Last week, Microsoft's cloud-based Team Services suffered a five-hour outage, leaving programmers unable to access or manage their accounts. Team Services provides tools for sharing code, tracking changes, testing builds, and so on ... when it's working, of course.
In the immediate aftermath, we were told the downtime's culprit was "an SQL stored procedure that ... was allocating too much memory," and thus overwhelmed the service's database machines. That troublesome SQL query was working fine on Microsoft's SQL Server 2008, but jumped the tracks when engineers reconfigured their systems to run the procedure on SQL Server 2014.
The problem lies in the rewritten cardinality estimator in SQL Server 2014. Cardinality estimation is supposed to improve a database's performance by predicting the number of rows a query is going to return, and allocating resources early. This means the server can grab the memory it needs before getting stuck into executing the SQL statement, thus avoiding the need to allocate chunks in memory on-the-fly (which can introduce deadlocks and other slowdowns) or swapping to disk (which destroys performance).
The crucial SQL query – used by Team Services to handle customer accounts, identities, authorizations – is supposed to pull up one row, and it looks like this:
SELECT TOP 1 @collidingAccountName = ids.AccountName, @preExistingDomain = i.Domain, @preExistingTfidGuid = i.Id FROM #identities ids INNER LOOP JOIN tbl_Identity i WITH (INDEX=IX_tbl_Identity_AccountName_TypeId, FORCESEEK, UPDLOCK, HOLDLOCK) ON i.PartitionId = @partitionId AND i.AccountName = ids.AccountName AND i.Domain = ids.Domain AND i.Sid <> ids.Sid WHERE i.PartitionId = @partitionId AND ids.TypeId in (5, 6) AND i.TypeId in (5, 6) OPTION (OPTIMIZE FOR (@partitionId UNKNOWN))

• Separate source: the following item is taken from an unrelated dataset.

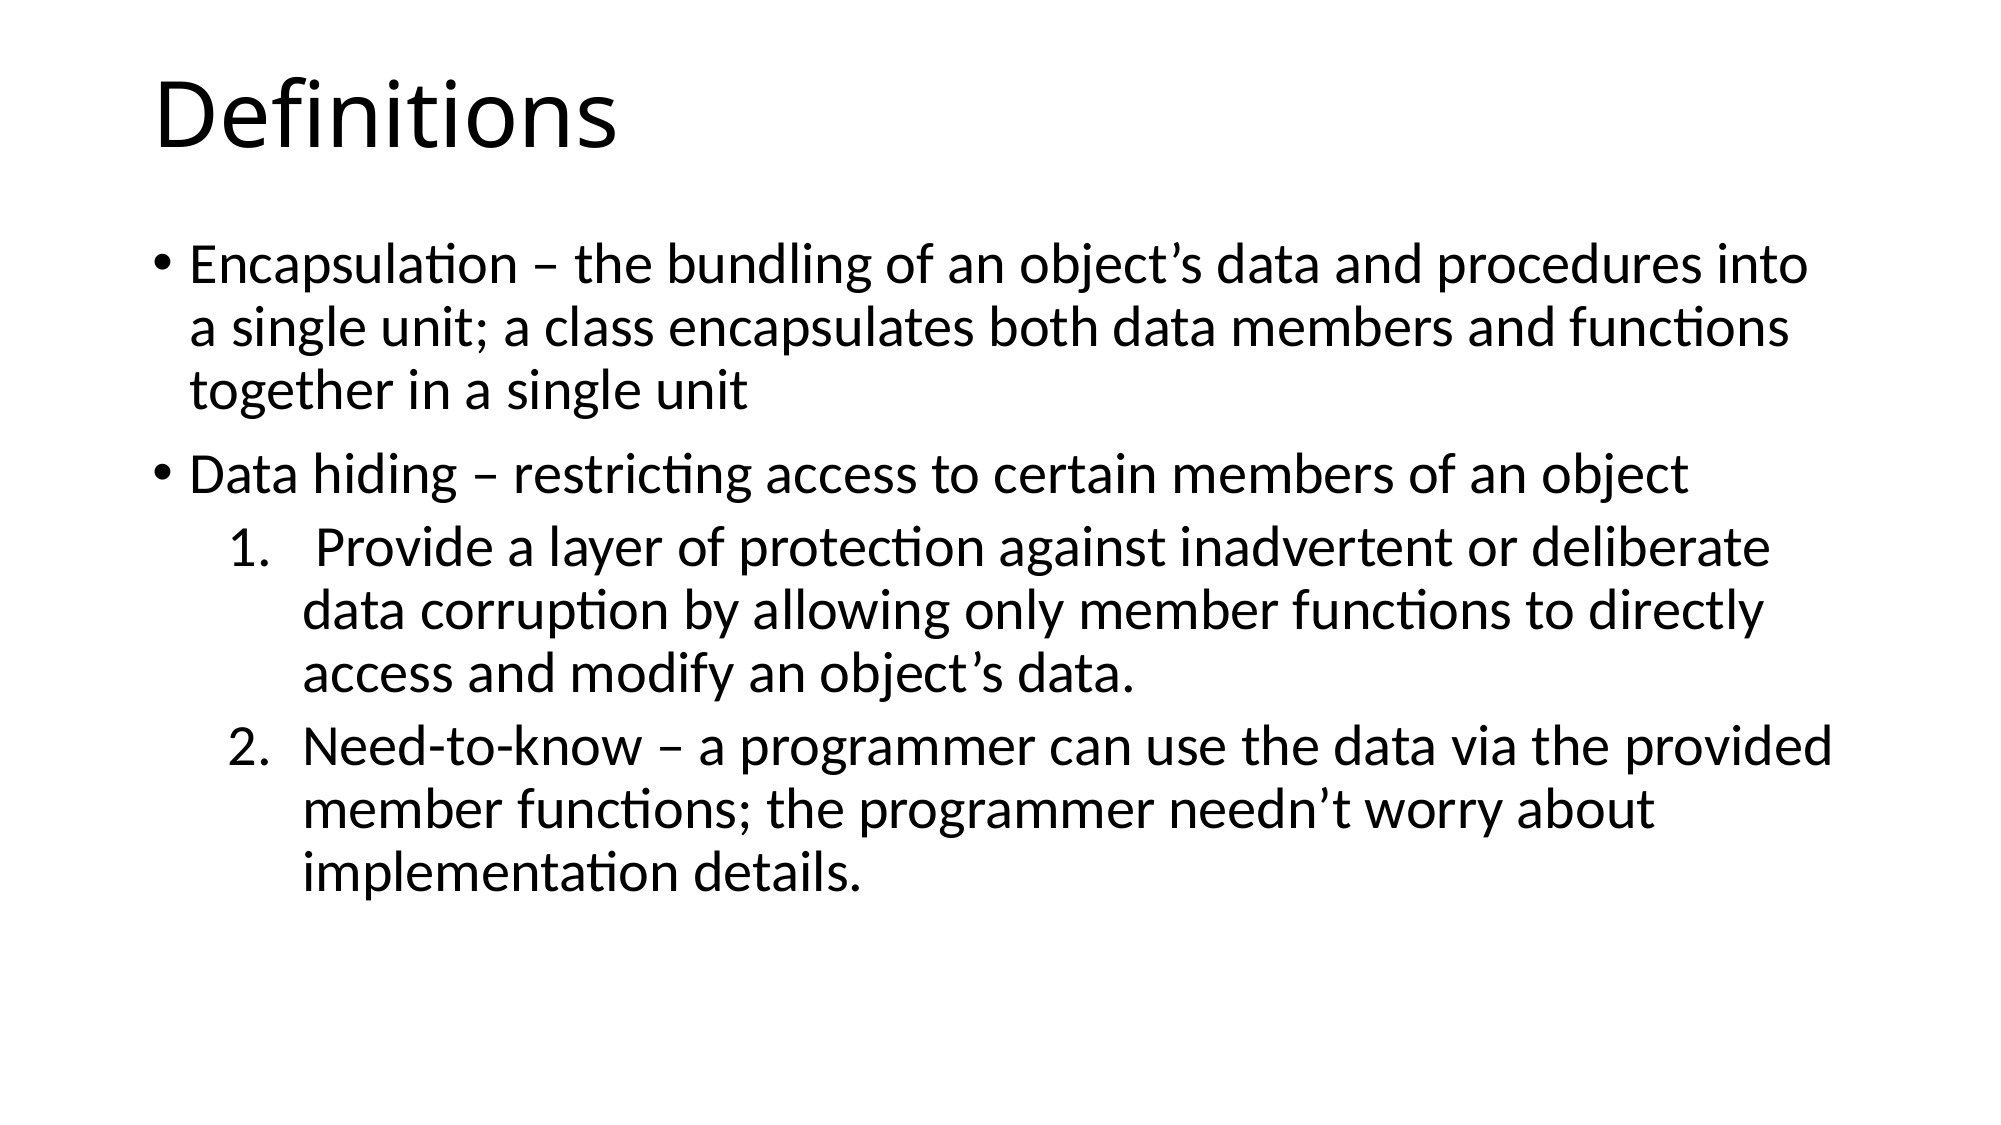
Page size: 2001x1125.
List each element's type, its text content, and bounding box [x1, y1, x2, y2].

title Definitions [137, 34, 1863, 201]
list Encapsulation – the bundling of an object’s data and procedures into a single unit; a class encapsulates both data members and functions together in a single unit Data hiding – restricting access to certain members of an object Provide a layer of protection against inadvertent or deliberate data corruption by allowing only member functions to directly access and modify an object’s data. Need-to-know – a programmer can use the data via the provided member functions; the programmer needn’t worry about implementation details. [137, 226, 1863, 1076]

This caused SQL Server 2014 to predict that the query would return many, many more rows than the single one needed. In fact, the software thought it would require 3.5GB of RAM, rather than a very small amount, to cope with the request, which is bad news on a machine with 48GB of RAM. This query caused servers to run out of memory quickly, and leave customers unable to access their accounts.
As a quick fix, Redmond engineers changed the last line of the above procedure to:
OPTION (OPTIMIZE FOR (@partitionId UNKNOWN), MAX_GRANT_PERCENT = 1)
This forced the cardinality estimator to, at most, reserve just one per cent of the memory it thinks it's going to need, which is more than enough.
"In the SQL Server 2014 query optimizer, [Microsoft engineers] made significant changes to the cardinality estimation. I’m sure they were improvements but not for this query," blogged Brian Harry, Microsoft's vice president for cloud developer services.
"The ultimate resolution, for now, is that we added a hint to the query that tells the query optimizer the maximum memory grant to use for the query. Longer term, littering our code with memory grant limits is a very unsustainable practice. We use query plan hints a lot but memory grant caps are too fragile over time.
"So we are working with the SQL team to see about changes in the cardinality estimator that will do better for this query and others like it. There are also changes we can make to the way this query is written that will reduce the likelihood of mis-estimations. It turns out that in most cases, this query only operates on one row, but from a very big table, the cardinality estimator guessed a lot more than one row."
A more detailed breakdown of the query at fault can be found here. In the meantime, if you're running SQL Server 2014 with big tables, and your code features a query similar to the above snippet, be mindful of a sudden devouring of available memory.
We asked Microsoft to confirm that the SQL Server 2014 it runs in its Azure cloud, which powers Team Services, is the same SQL Server 2014 it ships to customers. We're still waiting to hear back from Redmond. ®